Der Feinmechaniker-Meister Georg Repsold übernimmt das Geschäft von seinem Schwiegervater David Christopher Mettlerkamp. Repsold entstammt einer bekannten Astronomen- und Instrumentenbauerfamilie. Er erweitert den Betrieb um den Geschäftszweig Haustechnik. (Einrichtung Wasserleitung / Heizapparate) .

„Herr D. H. W. Schultz in Rostock“ wird als Mitglied des „Amtes“, nun „Corporation“ bezeichnet, genannt. Jetzt erscheinen die abgekürzten Vornamen in der uns, von dem Namen der Firma her, bekannten Reihenfolge: Diederich Hieronimus Wilhelm Schultz, kurz D. H. W. Schultz.

Diederich Hieronimus Wilhelm Schultz (66) und sein Sohn Johann Carl Heinrich übernehmen das „Bleydecker“ -Geschäft von der Witwe Georg Repsolds. Von nun an trägt der Betrieb den Namen D. H. W. Schultz & Sohn.

Der Vater arbeitet weiter, während der Sohn die Firma modernisiert und um eine Bronzegießerei und Ornamentenfabrik erweitert. Viele Werke – z. B. an der Musikhalle – die heutige Laeiszhalle – prägen bis heute das Hamburger Stadtbild. Die Familientradition reicht jedoch bis ins 18. Jahrhundert nach Lübeck zurück, wo Nicolaus Ludewig Schultz als „Turmdecker“ bekannt war.

Nach einem schweren Sturm droht die Turmspitze der Hauptkirche „St. – Trinitatis“ in Altona abzustürzen. In einer spektakulären Aktion, nur über Leitern und von einem sogenannten „Bootsmannsstuhl“ aus, sichern Johann Carl Heinrich Schultz damals bereits 69 Jahre alt und sein Team den Turm und verhindern Schlimmeres. Aus Dankbarkeit schenkt die Gemeinde Altona der Firma ein silbernes Kaffeeservice.

 

Abb. Sicherung der Turmspitze

Abb. Bootsmannstuhl

Johann Carl Heinrich Schultz entwickelt das „Schultz’sche Patentdach“, ein innovatives Flachdach mit internationalen Patenten, das den Brandschutz berücksichtigt. In diesem Jahr wird ebenfalls eine Rettungsleiter entwickelt. Beides Meilensteine in der langen Brandschutz-Tradition der Firma.

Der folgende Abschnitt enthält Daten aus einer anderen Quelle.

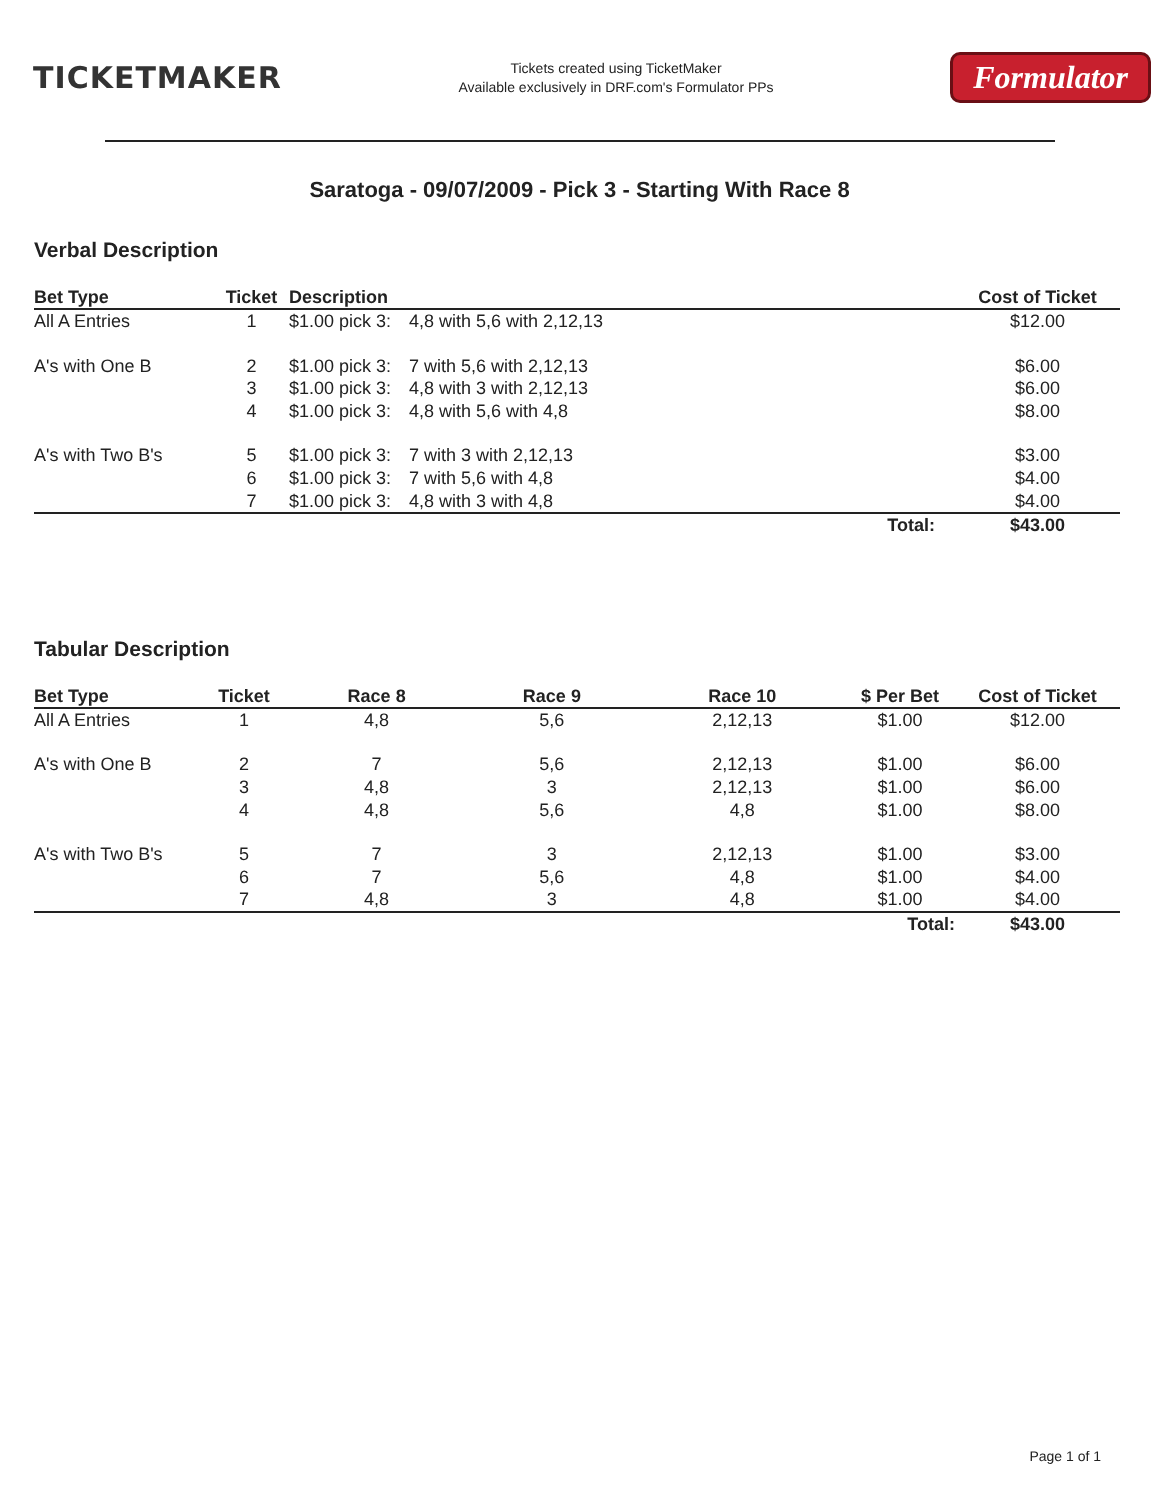TICKETMAKER
Tickets created using TicketMaker
Available exclusively in DRF.com's Formulator PPs
Formulator
Saratoga - 09/07/2009 - Pick 3 - Starting With Race 8
Verbal Description
| Bet Type | Ticket | Description | | Cost of Ticket |
| --- | --- | --- | --- | --- |
| All A Entries | 1 | $1.00 pick 3: | 4,8 with 5,6 with 2,12,13 | $12.00 |
| A's with One B | 2 | $1.00 pick 3: | 7 with 5,6 with 2,12,13 | $6.00 |
| | 3 | $1.00 pick 3: | 4,8 with 3 with 2,12,13 | $6.00 |
| | 4 | $1.00 pick 3: | 4,8 with 5,6 with 4,8 | $8.00 |
| A's with Two B's | 5 | $1.00 pick 3: | 7 with 3 with 2,12,13 | $3.00 |
| | 6 | $1.00 pick 3: | 7 with 5,6 with 4,8 | $4.00 |
| | 7 | $1.00 pick 3: | 4,8 with 3 with 4,8 | $4.00 |
| | | | Total: | $43.00 |
Tabular Description
| Bet Type | Ticket | Race 8 | Race 9 | Race 10 | $ Per Bet | Cost of Ticket |
| --- | --- | --- | --- | --- | --- | --- |
| All A Entries | 1 | 4,8 | 5,6 | 2,12,13 | $1.00 | $12.00 |
| A's with One B | 2 | 7 | 5,6 | 2,12,13 | $1.00 | $6.00 |
| | 3 | 4,8 | 3 | 2,12,13 | $1.00 | $6.00 |
| | 4 | 4,8 | 5,6 | 4,8 | $1.00 | $8.00 |
| A's with Two B's | 5 | 7 | 3 | 2,12,13 | $1.00 | $3.00 |
| | 6 | 7 | 5,6 | 4,8 | $1.00 | $4.00 |
| | 7 | 4,8 | 3 | 4,8 | $1.00 | $4.00 |
| | | | | | Total: | $43.00 |
Page 1 of 1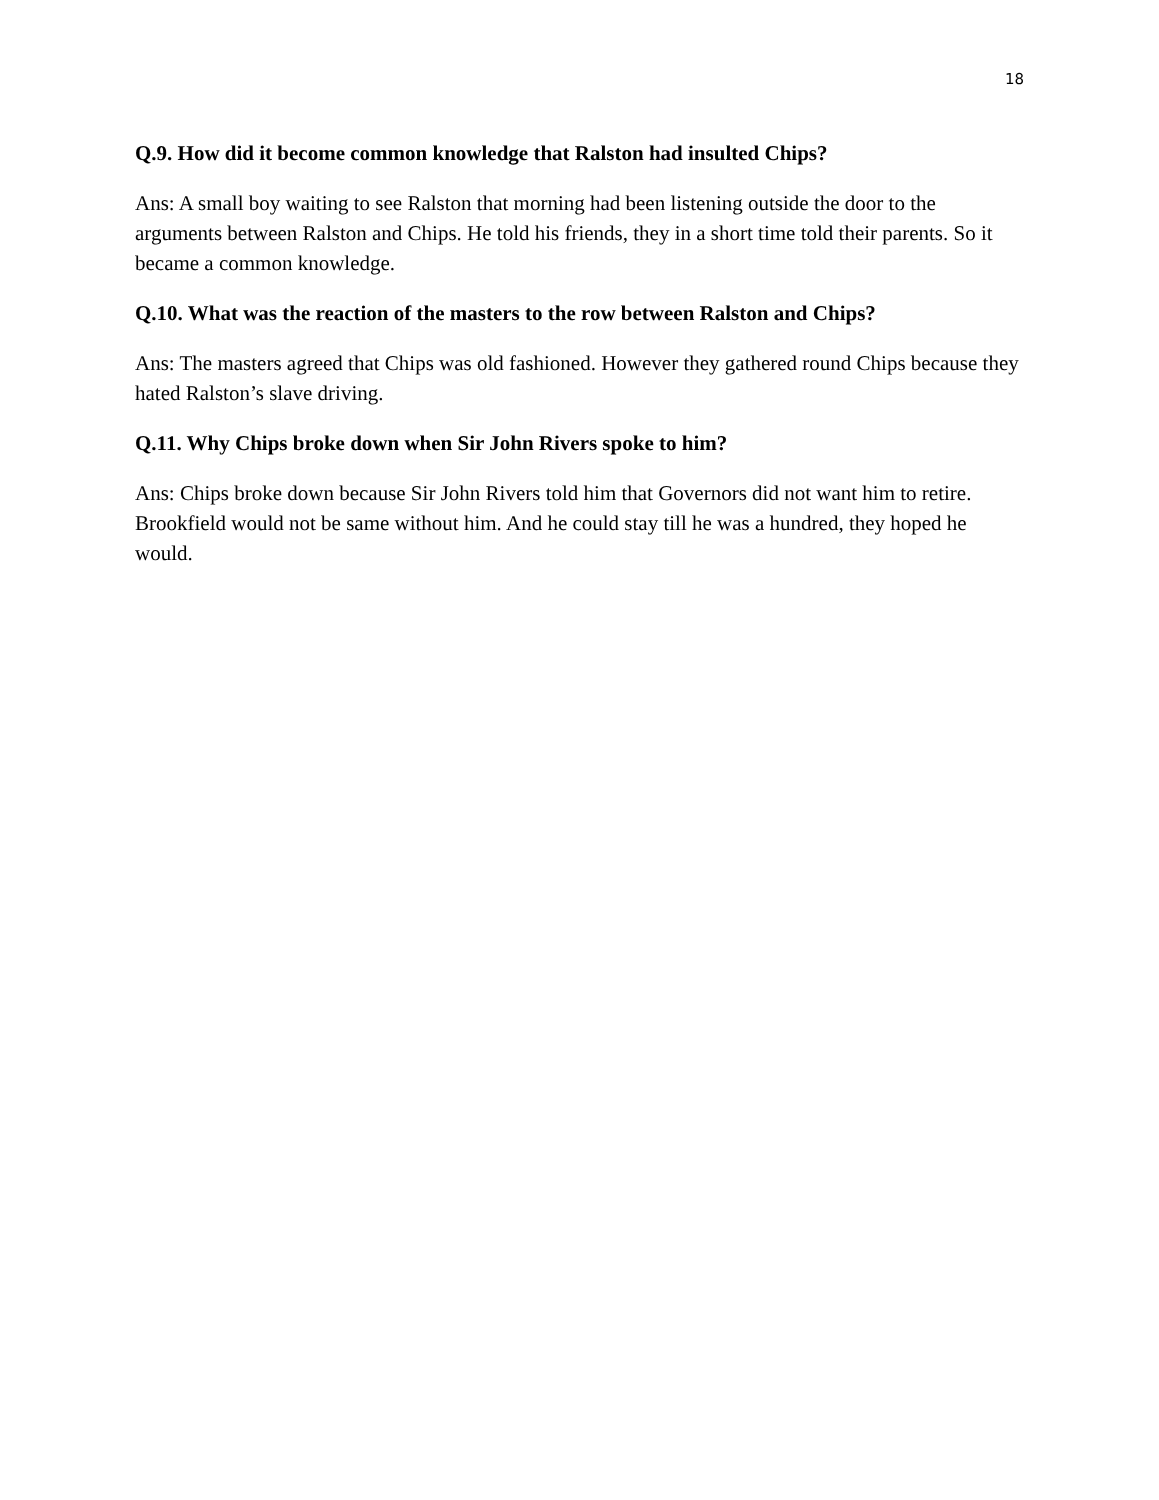18
Q.9. How did it become common knowledge that Ralston had insulted Chips?
Ans: A small boy waiting to see Ralston that morning had been listening outside the door to the arguments between Ralston and Chips. He told his friends, they in a short time told their parents. So it became a common knowledge.
Q.10. What was the reaction of the masters to the row between Ralston and Chips?
Ans: The masters agreed that Chips was old fashioned. However they gathered round Chips because they hated Ralston’s slave driving.
Q.11. Why Chips broke down when Sir John Rivers spoke to him?
Ans: Chips broke down because Sir John Rivers told him that Governors did not want him to retire. Brookfield would not be same without him. And he could stay till he was a hundred, they hoped he would.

Abb. Amerikanische Patenturkunde 1894

Abb. Permanente Rettungsleiter Patentschrift

Johann Carl Heinrich Schultz stirbt früh. Sein ältester Sohn Albert Christian Wilhelm Schultz übernimmt die Firma. Unter seiner Leitung wächst das Unternehmen auf über 100 Mitarbeiter. 1894 führt die Firma die Ersteindeckung des Hamburger Rathauses mit umfangreichem Ornament- und Figurenschmuck aus.

Abb. Zeitungsartikel II

Aus diesem Jahr ist ein von Albert Christian Wilhelm Schultz erstelltes Musterbuch erhalten geblieben, das detaillierte Zeichnungen von typischen Metallarbeiten enthält- viele davon sind noch heute an historischen Gebäuden zu sehen.

Abb. Musterbuch

D.H.W. war von 1906-1909 als „Kupferdecker für das Kirchendach und für den Turm“ an der Restaurierung des Hamburger Michels` beteiligt.

Abb. Wiederaufbau St. Michaelis

Der 1. Weltkrieg verlangt auch dem Betrieb D.H.W. Schultz alles ab.